_Prompt_. Without the images, print every line of the material below exactly as given.
[Material provided Boundary: Start]
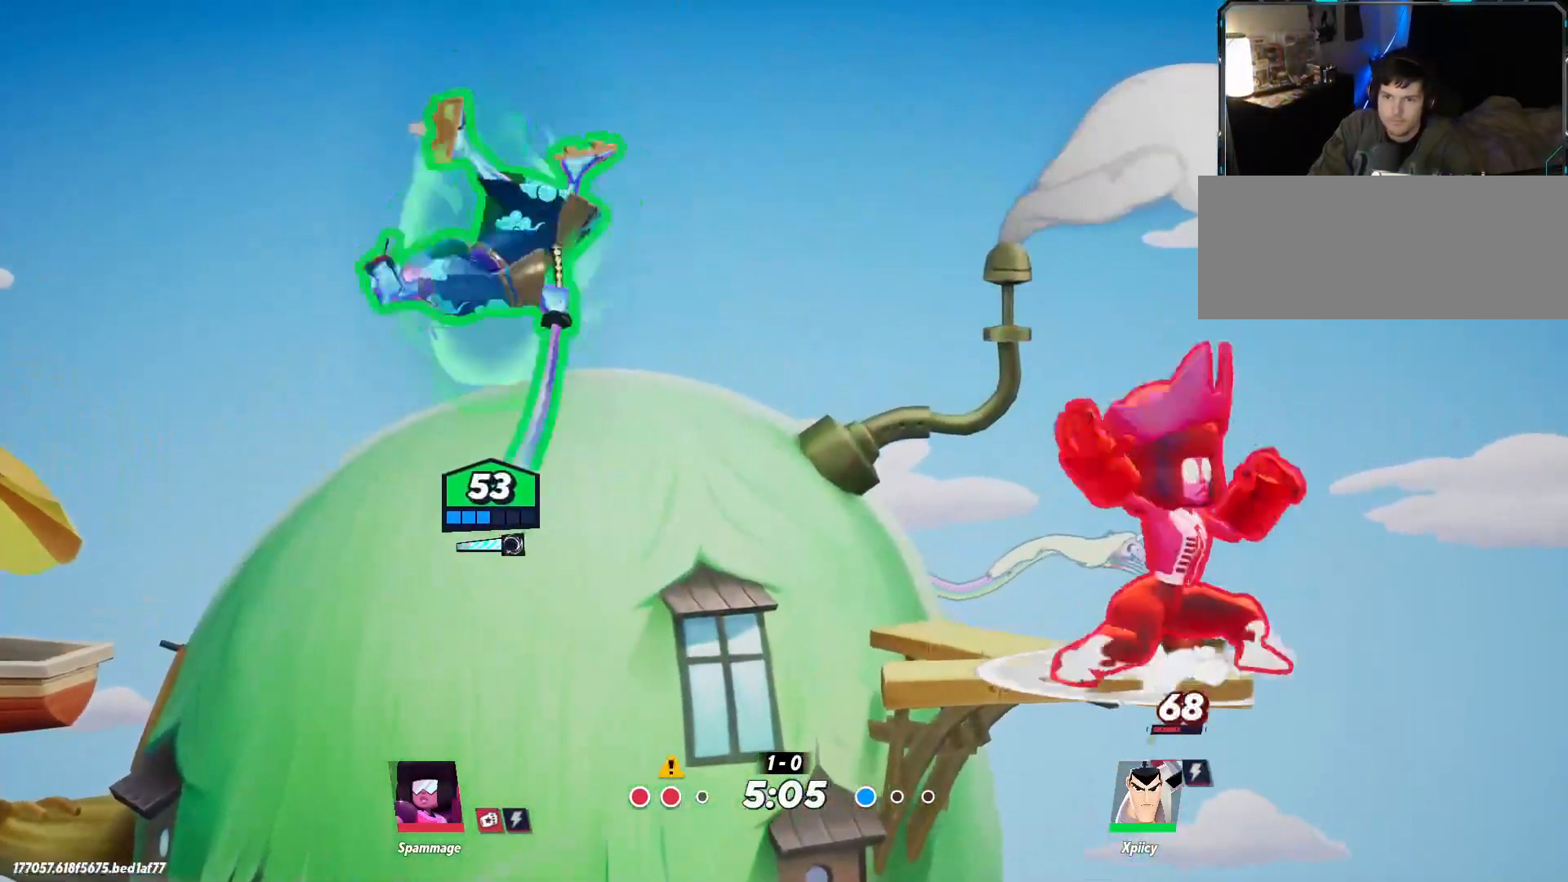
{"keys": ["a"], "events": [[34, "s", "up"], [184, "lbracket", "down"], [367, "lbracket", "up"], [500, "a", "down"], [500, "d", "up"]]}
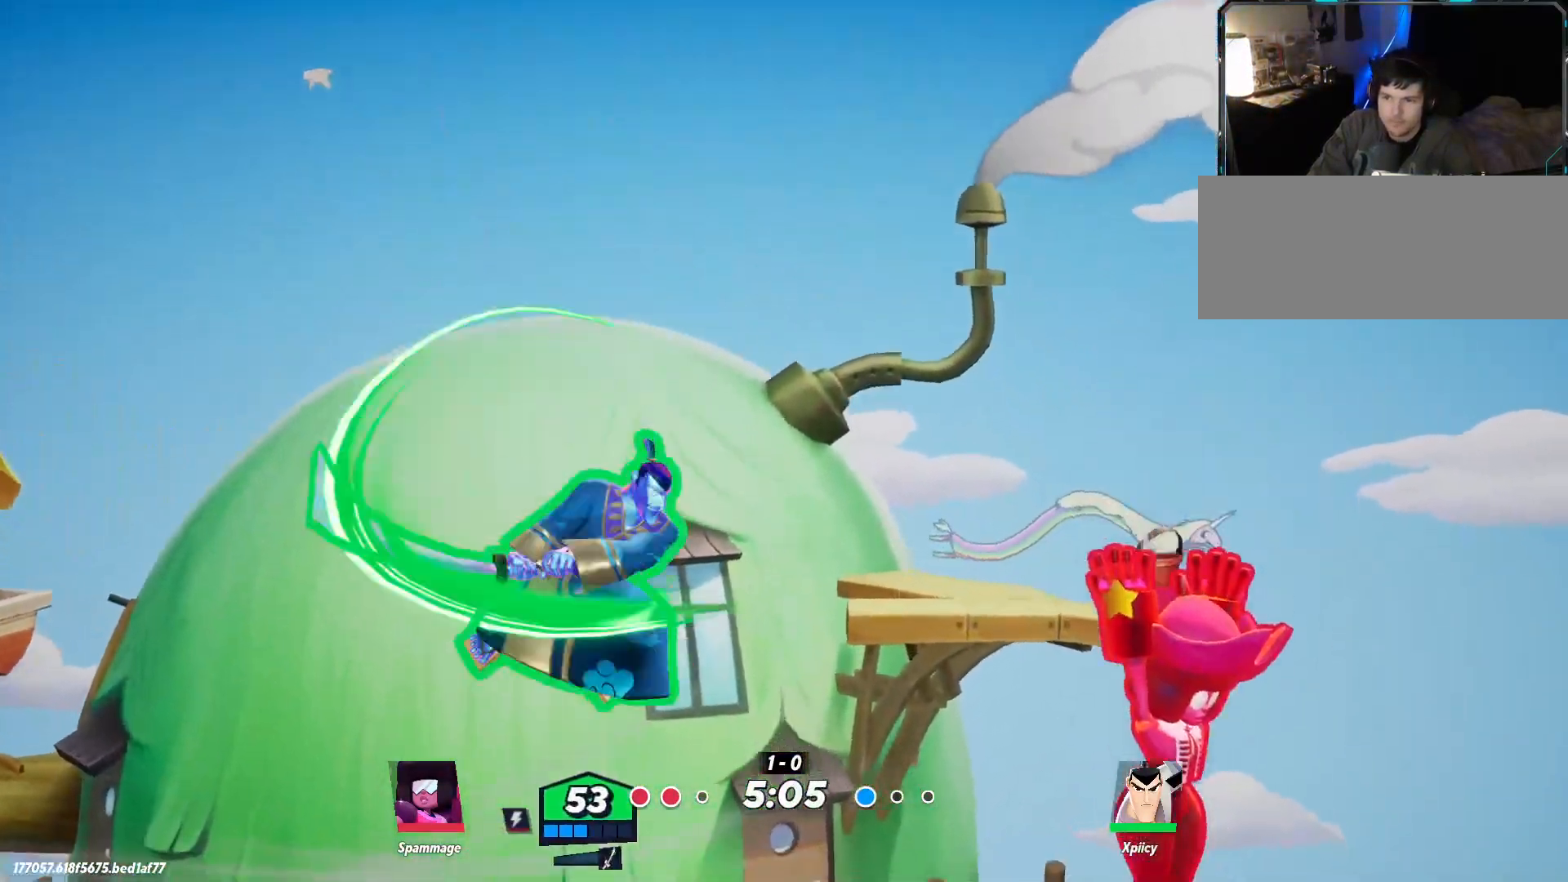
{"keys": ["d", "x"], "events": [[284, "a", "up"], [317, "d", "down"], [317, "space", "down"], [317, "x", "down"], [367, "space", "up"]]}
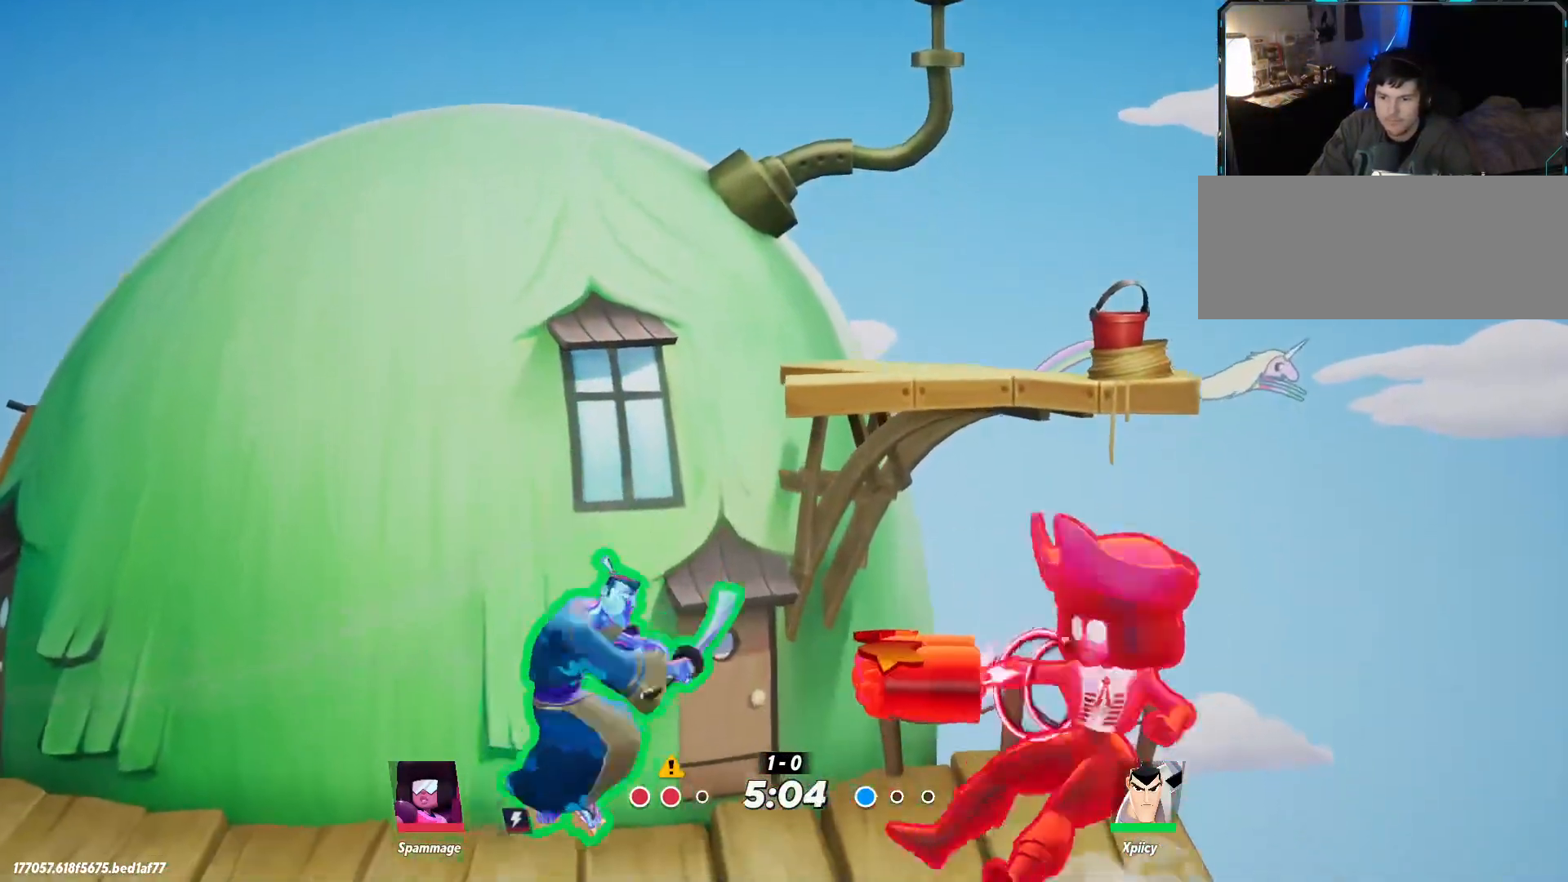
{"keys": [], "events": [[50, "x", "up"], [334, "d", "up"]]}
[Material provided Boundary: End]
_Exercise result_.
{"keys": ["a"], "events": [[34, "s", "up"], [184, "lbracket", "down"], [367, "lbracket", "up"], [500, "a", "down"], [500, "d", "up"]]}
{"keys": ["d", "x"], "events": [[284, "a", "up"], [317, "d", "down"], [317, "space", "down"], [317, "x", "down"], [367, "space", "up"]]}
{"keys": [], "events": [[50, "x", "up"], [334, "d", "up"]]}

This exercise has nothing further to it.